Key Takeaways for Investors

  • Guidance reset is the near-term stock driver: 2025 net sales and underlying PBT cut to low single-digit declines (cc); CapEx trimmed $100M; FCF maintained at ~$1.3B ±10% .
  • Volume drag should abate into 2H: management expects shipment/STR alignment primarily in Q3; contract-brewing headwinds mainly H1; watch quarterly STR/STW cadence .
  • Mix tailwinds intact: NSR/hl +4.8% in Americas and consolidated price/mix +3.9% support margin resilience once deleverage fades; premiumization and Fever-Tree scale-up add mix support .
  • Cost/hedging cushion: underlying COGS/hl pressure from deleverage/mix should moderate; hedging program offsets most input inflation; Midwest premium remains a swing factor .
  • Capital allocation supports downside: leverage 2.47x, dividend raised to $0.47, ongoing buybacks; FCF guidance intact, providing valuation backstop .
  • Watchlist into summer: U.S. category trajectory (macro), Blue Moon recovery post pack change, Peroni and non-alc execution, Fever-Tree distributor transition benefits hitting net sales credit over next 3 years .
  • Leadership transition: CEO intends to retire by YE25; board evaluating internal/external candidates; strategy continuity emphasized .

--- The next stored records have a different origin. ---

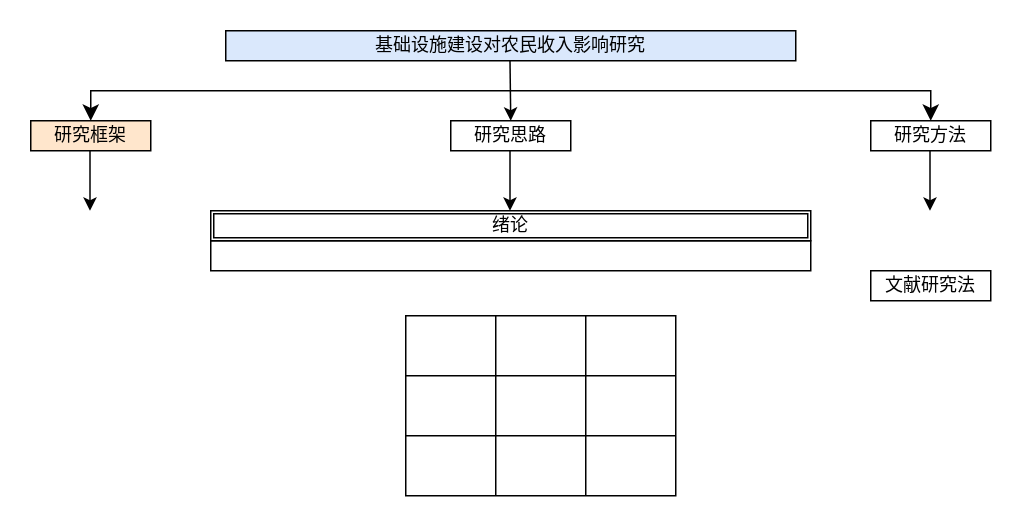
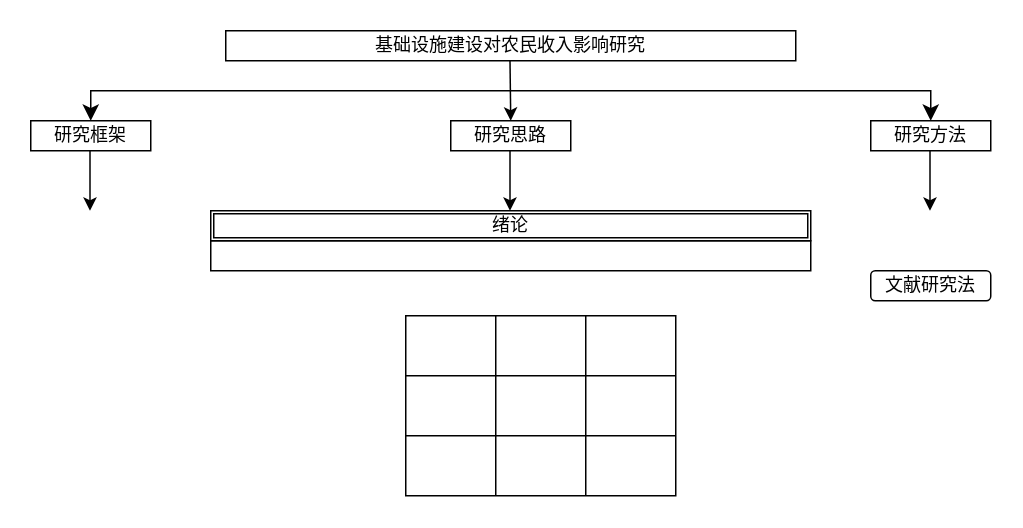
  <mxCell id="0" />
  <mxCell id="1" parent="0" />
- <mxCell id="2" value="基础设施建设对农民收入影响研究" style="rounded=0;whiteSpace=wrap;html=1;fillColor=#dae8fc;" vertex="1" parent="1"><mxGeometry x="150" y="20" width="380" height="20" as="geometry" /></mxCell>
+ <mxCell id="2" value="基础设施建设对农民收入影响研究" style="rounded=0;whiteSpace=wrap;html=1;" vertex="1" parent="1"><mxGeometry x="150" y="20" width="380" height="20" as="geometry" /></mxCell>
  <mxCell id="3" value="" style="endArrow=classic;html=1;rounded=0;" edge="1" parent="1"><mxGeometry width="50" height="50" relative="1" as="geometry"><mxPoint x="339.5" y="40" as="sourcePoint" /><mxPoint x="340" y="80" as="targetPoint" /></mxGeometry></mxCell>
  <mxCell id="4" value="" style="edgeStyle=segmentEdgeStyle;endArrow=classic;html=1;curved=0;rounded=0;endSize=8;startSize=8;" edge="1" parent="1"><mxGeometry width="50" height="50" relative="1" as="geometry"><mxPoint x="340" y="60" as="sourcePoint" /><mxPoint x="620" y="80" as="targetPoint" /></mxGeometry></mxCell>
  <mxCell id="5" value="" style="edgeStyle=segmentEdgeStyle;endArrow=classic;html=1;curved=0;rounded=0;endSize=8;startSize=8;" edge="1" parent="1"><mxGeometry width="50" height="50" relative="1" as="geometry"><mxPoint x="340" y="60" as="sourcePoint" /><mxPoint x="60" y="80" as="targetPoint" /><Array as="points"><mxPoint x="60" y="60" /></Array></mxGeometry></mxCell>
- <mxCell id="6" value="研究框架" style="rounded=0;whiteSpace=wrap;html=1;fillColor=#ffe6cc;" vertex="1" parent="1"><mxGeometry x="20" y="80" width="80" height="20" as="geometry" /></mxCell>
+ <mxCell id="6" value="研究框架" style="rounded=0;whiteSpace=wrap;html=1;" vertex="1" parent="1"><mxGeometry x="20" y="80" width="80" height="20" as="geometry" /></mxCell>
  <mxCell id="7" value="研究方法" style="rounded=0;whiteSpace=wrap;html=1;" vertex="1" parent="1"><mxGeometry x="580" y="80" width="80" height="20" as="geometry" /></mxCell>
  <mxCell id="8" value="研究思路" style="rounded=0;whiteSpace=wrap;html=1;" vertex="1" parent="1"><mxGeometry x="300" y="80" width="80" height="20" as="geometry" /></mxCell>
  <mxCell id="9" value="" style="endArrow=classic;html=1;rounded=0;" edge="1" parent="1"><mxGeometry width="50" height="50" relative="1" as="geometry"><mxPoint x="59.5" y="100" as="sourcePoint" /><mxPoint x="59.5" y="140" as="targetPoint" /><Array as="points"><mxPoint x="59.5" y="120" /></Array></mxGeometry></mxCell>
  <mxCell id="10" value="" style="endArrow=classic;html=1;rounded=0;" edge="1" parent="1"><mxGeometry width="50" height="50" relative="1" as="geometry"><mxPoint x="339.5" y="100" as="sourcePoint" /><mxPoint x="339.5" y="140" as="targetPoint" /><Array as="points"><mxPoint x="339.5" y="120" /></Array></mxGeometry></mxCell>
  <mxCell id="11" value="" style="endArrow=classic;html=1;rounded=0;" edge="1" parent="1"><mxGeometry width="50" height="50" relative="1" as="geometry"><mxPoint x="619.5" y="100" as="sourcePoint" /><mxPoint x="619.5" y="140" as="targetPoint" /><Array as="points"><mxPoint x="619.5" y="120" /></Array></mxGeometry></mxCell>
- <mxCell id="12" value="文献研究法" style="rounded=0;whiteSpace=wrap;html=1;" vertex="1" parent="1"><mxGeometry x="580" y="180" width="80" height="20" as="geometry" /></mxCell>
+ <mxCell id="12" value="文献研究法" style="whiteSpace=wrap;html=1;rounded=1;" vertex="1" parent="1"><mxGeometry x="580" y="180" width="80" height="20" as="geometry" /></mxCell>
  <mxCell id="13" value="" style="rounded=0;whiteSpace=wrap;html=1;" vertex="1" parent="1"><mxGeometry x="140" y="160" width="400" height="20" as="geometry" /></mxCell>
  <mxCell id="14" value="绪论" style="shape=ext;double=1;rounded=0;whiteSpace=wrap;html=1;" vertex="1" parent="1"><mxGeometry x="140" y="140" width="400" height="20" as="geometry" /></mxCell>
  <mxCell id="15" value="" style="shape=table;startSize=0;container=1;collapsible=0;childLayout=tableLayout;fontSize=16;" vertex="1" parent="1"><mxGeometry x="270" y="210" width="180" height="120" as="geometry" /></mxCell>
  <mxCell id="16" value="" style="shape=tableRow;horizontal=0;startSize=0;swimlaneHead=0;swimlaneBody=0;strokeColor=inherit;top=0;left=0;bottom=0;right=0;collapsible=0;dropTarget=0;fillColor=none;points=[[0,0.5],[1,0.5]];portConstraint=eastwest;fontSize=16;flipV=0;flipH=1;movable=0;resizable=0;rotatable=0;deletable=0;editable=0;locked=1;connectable=0;" vertex="1" parent="15"><mxGeometry width="180" height="40" as="geometry" /></mxCell>
  <mxCell id="17" value="" style="shape=partialRectangle;html=1;whiteSpace=wrap;connectable=0;strokeColor=inherit;overflow=hidden;fillColor=none;top=0;left=0;bottom=0;right=0;pointerEvents=1;fontSize=16;" vertex="1" parent="16"><mxGeometry width="60" height="40" as="geometry"><mxRectangle width="60" height="40" as="alternateBounds" /></mxGeometry></mxCell>
  <mxCell id="18" value="" style="shape=partialRectangle;html=1;whiteSpace=wrap;connectable=0;strokeColor=inherit;overflow=hidden;fillColor=none;top=0;left=0;bottom=0;right=0;pointerEvents=1;fontSize=16;" vertex="1" parent="16"><mxGeometry x="60" width="60" height="40" as="geometry"><mxRectangle width="60" height="40" as="alternateBounds" /></mxGeometry></mxCell>
  <mxCell id="19" value="" style="shape=partialRectangle;html=1;whiteSpace=wrap;connectable=0;strokeColor=inherit;overflow=hidden;fillColor=none;top=0;left=0;bottom=0;right=0;pointerEvents=1;fontSize=16;container=1;" vertex="1" parent="16"><mxGeometry x="120" width="60" height="40" as="geometry"><mxRectangle width="60" height="40" as="alternateBounds" /></mxGeometry></mxCell>
  <mxCell id="20" value="" style="shape=tableRow;horizontal=0;startSize=0;swimlaneHead=0;swimlaneBody=0;strokeColor=inherit;top=0;left=0;bottom=0;right=0;collapsible=0;dropTarget=0;fillColor=none;points=[[0,0.5],[1,0.5]];portConstraint=eastwest;fontSize=16;" vertex="1" parent="15"><mxGeometry y="40" width="180" height="40" as="geometry" /></mxCell>
  <mxCell id="21" value="" style="shape=partialRectangle;html=1;whiteSpace=wrap;connectable=0;strokeColor=inherit;overflow=hidden;fillColor=none;top=0;left=0;bottom=0;right=0;pointerEvents=1;fontSize=16;" vertex="1" parent="20"><mxGeometry width="60" height="40" as="geometry"><mxRectangle width="60" height="40" as="alternateBounds" /></mxGeometry></mxCell>
  <mxCell id="22" value="" style="shape=partialRectangle;html=1;whiteSpace=wrap;connectable=0;strokeColor=inherit;overflow=hidden;fillColor=none;top=0;left=0;bottom=0;right=0;pointerEvents=1;fontSize=16;" vertex="1" parent="20"><mxGeometry x="60" width="60" height="40" as="geometry"><mxRectangle width="60" height="40" as="alternateBounds" /></mxGeometry></mxCell>
  <mxCell id="23" value="" style="shape=partialRectangle;html=1;whiteSpace=wrap;connectable=0;strokeColor=inherit;overflow=hidden;fillColor=none;top=0;left=0;bottom=0;right=0;pointerEvents=1;fontSize=16;" vertex="1" parent="20"><mxGeometry x="120" width="60" height="40" as="geometry"><mxRectangle width="60" height="40" as="alternateBounds" /></mxGeometry></mxCell>
  <mxCell id="24" value="" style="shape=tableRow;horizontal=0;startSize=0;swimlaneHead=0;swimlaneBody=0;strokeColor=inherit;top=0;left=0;bottom=0;right=0;collapsible=0;dropTarget=0;fillColor=none;points=[[0,0.5],[1,0.5]];portConstraint=eastwest;fontSize=16;" vertex="1" parent="15"><mxGeometry y="80" width="180" height="40" as="geometry" /></mxCell>
  <mxCell id="25" value="" style="shape=partialRectangle;html=1;whiteSpace=wrap;connectable=0;strokeColor=inherit;overflow=hidden;fillColor=none;top=0;left=0;bottom=0;right=0;pointerEvents=1;fontSize=16;" vertex="1" parent="24"><mxGeometry width="60" height="40" as="geometry"><mxRectangle width="60" height="40" as="alternateBounds" /></mxGeometry></mxCell>
  <mxCell id="26" value="" style="shape=partialRectangle;html=1;whiteSpace=wrap;connectable=0;strokeColor=inherit;overflow=hidden;fillColor=none;top=0;left=0;bottom=0;right=0;pointerEvents=1;fontSize=16;" vertex="1" parent="24"><mxGeometry x="60" width="60" height="40" as="geometry"><mxRectangle width="60" height="40" as="alternateBounds" /></mxGeometry></mxCell>
  <mxCell id="27" value="" style="shape=partialRectangle;html=1;whiteSpace=wrap;connectable=0;strokeColor=inherit;overflow=hidden;fillColor=none;top=0;left=0;bottom=0;right=0;pointerEvents=1;fontSize=16;" vertex="1" parent="24"><mxGeometry x="120" width="60" height="40" as="geometry"><mxRectangle width="60" height="40" as="alternateBounds" /></mxGeometry></mxCell>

Notes on non-GAAP adjustments and disclosures:

  • Q1 underlying metrics reflect adjustments for restructuring, mark-to-market commodity hedges, and other items (e.g., Fever-Tree fair value gain), with detailed reconciliations provided in the release .
  • One-time MG&A fees of ~$30M tied to Fever-Tree U.S. transition are expected to be recovered via credits to net sales over ~3 years .

Estimate footnote: Entries marked with an asterisk (*) are S&P Global consensus figures; Values retrieved from S&P Global.